What is needed: Excluding every picture, print exactly the lines from the one containing "Quick favor: a" through the end of the material below, both ends included.

Records for the task:
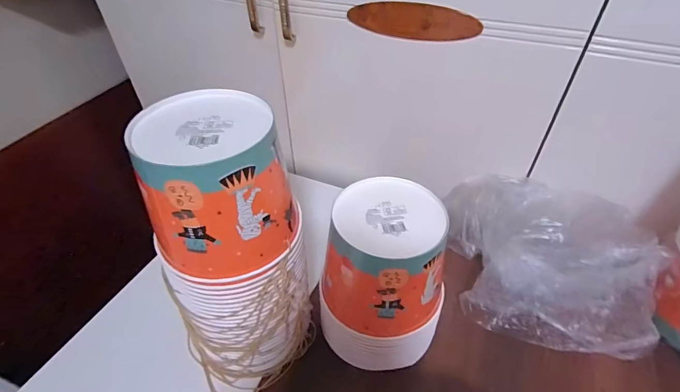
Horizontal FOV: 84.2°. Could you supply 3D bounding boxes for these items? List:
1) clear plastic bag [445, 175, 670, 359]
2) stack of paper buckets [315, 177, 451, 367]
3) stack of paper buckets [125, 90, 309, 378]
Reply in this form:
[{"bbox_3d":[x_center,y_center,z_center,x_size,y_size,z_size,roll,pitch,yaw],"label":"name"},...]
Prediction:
[{"bbox_3d":[0.309,0.084,0.575,0.284,0.131,0.240,10,46,11],"label":"clear plastic bag"},{"bbox_3d":[0.061,0.108,0.495,0.141,0.218,0.155,8,46,10],"label":"stack of paper buckets"},{"bbox_3d":[-0.119,0.069,0.439,0.145,0.324,0.152,4,45,5],"label":"stack of paper buckets"}]

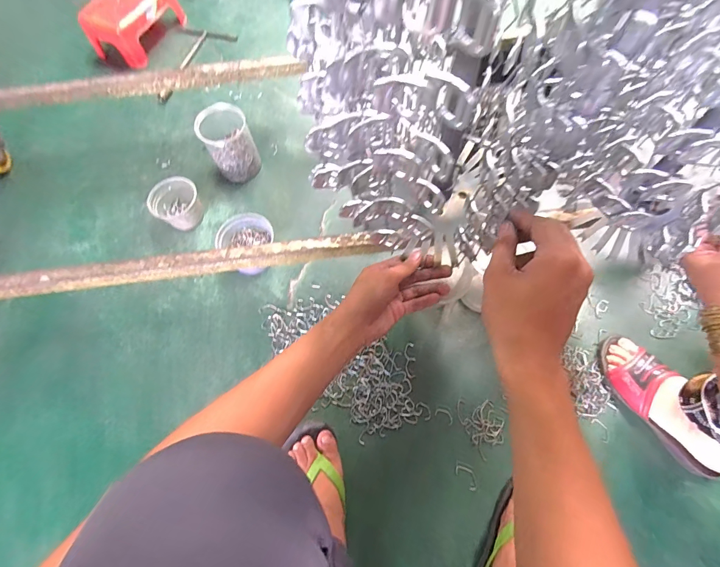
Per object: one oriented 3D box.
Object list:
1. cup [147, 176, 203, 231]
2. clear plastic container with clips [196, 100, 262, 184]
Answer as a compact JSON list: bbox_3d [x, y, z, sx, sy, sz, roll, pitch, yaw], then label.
[{"bbox_3d":[-0.409,-0.180,0.832,0.097,0.066,0.103,-1,66,3],"label":"cup"},{"bbox_3d":[-0.298,-0.321,0.845,0.104,0.139,0.116,-25,67,-8],"label":"clear plastic container with clips"}]

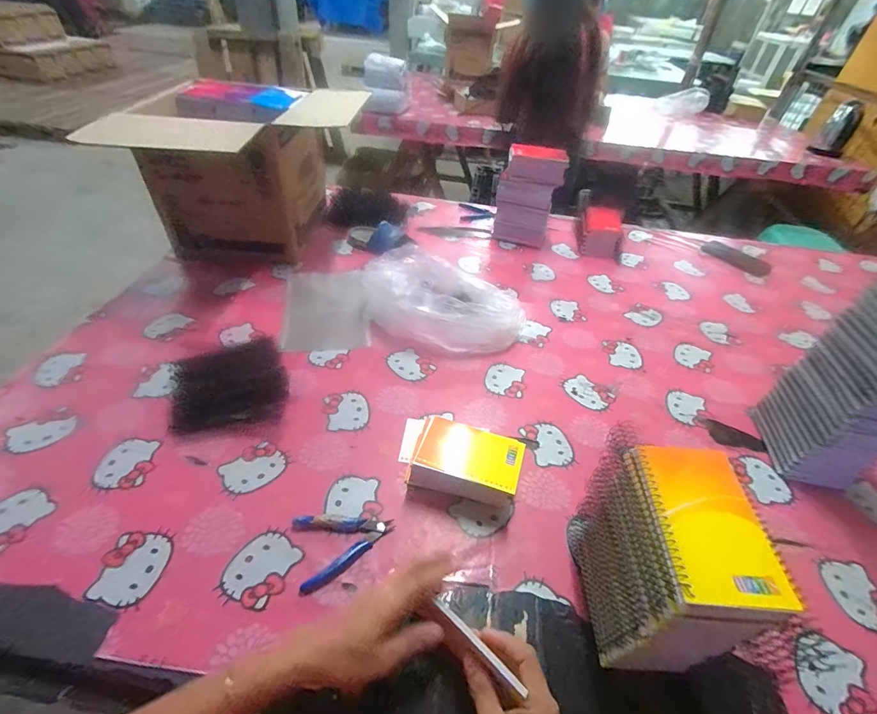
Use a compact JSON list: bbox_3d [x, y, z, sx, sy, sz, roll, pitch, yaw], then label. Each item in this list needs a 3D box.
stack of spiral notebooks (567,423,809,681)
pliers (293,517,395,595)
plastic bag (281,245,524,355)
[{"bbox_3d":[0.210,0.199,0.412,0.091,0.216,0.159,2,43,-4],"label":"stack of spiral notebooks"},{"bbox_3d":[-0.112,0.224,0.502,0.115,0.011,0.082,-11,45,-17],"label":"pliers"},{"bbox_3d":[-0.073,-0.112,0.795,0.441,0.102,0.206,4,43,-2],"label":"plastic bag"}]

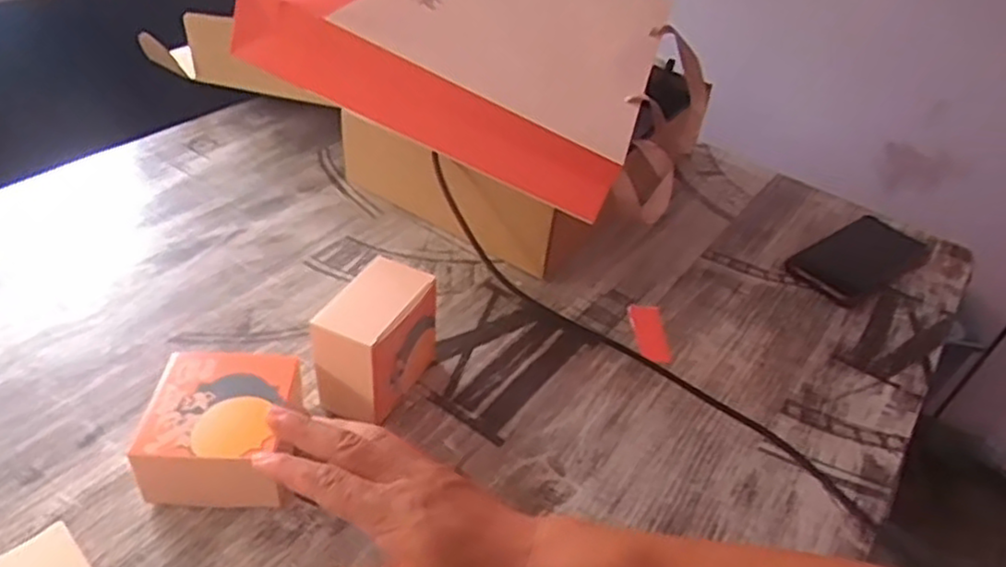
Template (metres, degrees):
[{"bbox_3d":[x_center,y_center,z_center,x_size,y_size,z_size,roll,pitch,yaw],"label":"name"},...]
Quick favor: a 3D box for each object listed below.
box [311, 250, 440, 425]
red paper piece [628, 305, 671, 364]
[{"bbox_3d":[-0.090,0.042,0.525,0.053,0.090,0.090,20,42,14],"label":"box"},{"bbox_3d":[0.130,0.043,0.625,0.029,0.004,0.070,3,41,-6],"label":"red paper piece"}]

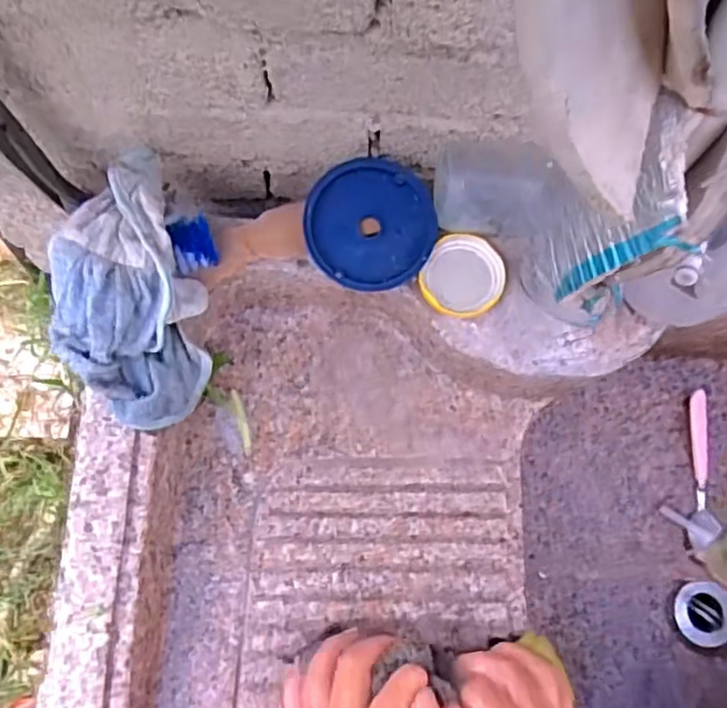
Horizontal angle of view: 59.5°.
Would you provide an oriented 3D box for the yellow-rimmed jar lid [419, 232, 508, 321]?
[{"bbox_3d":[0.071,-0.054,0.444,0.055,0.006,0.058,0,76,1],"label":"yellow-rimmed jar lid"}]

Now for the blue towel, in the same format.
[{"bbox_3d":[-0.157,-0.041,0.430,0.096,0.079,0.177,-18,76,-4],"label":"blue towel"}]

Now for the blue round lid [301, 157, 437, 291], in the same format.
[{"bbox_3d":[0.004,-0.090,0.441,0.088,0.011,0.089,0,90,-7],"label":"blue round lid"}]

Output:
Quick favor: a 3D box for each object listed below.
box [311, 250, 440, 425]
red paper piece [628, 305, 671, 364]
[{"bbox_3d":[-0.090,0.042,0.525,0.053,0.090,0.090,20,42,14],"label":"box"},{"bbox_3d":[0.130,0.043,0.625,0.029,0.004,0.070,3,41,-6],"label":"red paper piece"}]

Horizontal angle of view: 59.5°.
Would you provide an oriented 3D box for the yellow-rimmed jar lid [419, 232, 508, 321]?
[{"bbox_3d":[0.071,-0.054,0.444,0.055,0.006,0.058,0,76,1],"label":"yellow-rimmed jar lid"}]

Now for the blue towel, in the same format.
[{"bbox_3d":[-0.157,-0.041,0.430,0.096,0.079,0.177,-18,76,-4],"label":"blue towel"}]

Now for the blue round lid [301, 157, 437, 291], in the same format.
[{"bbox_3d":[0.004,-0.090,0.441,0.088,0.011,0.089,0,90,-7],"label":"blue round lid"}]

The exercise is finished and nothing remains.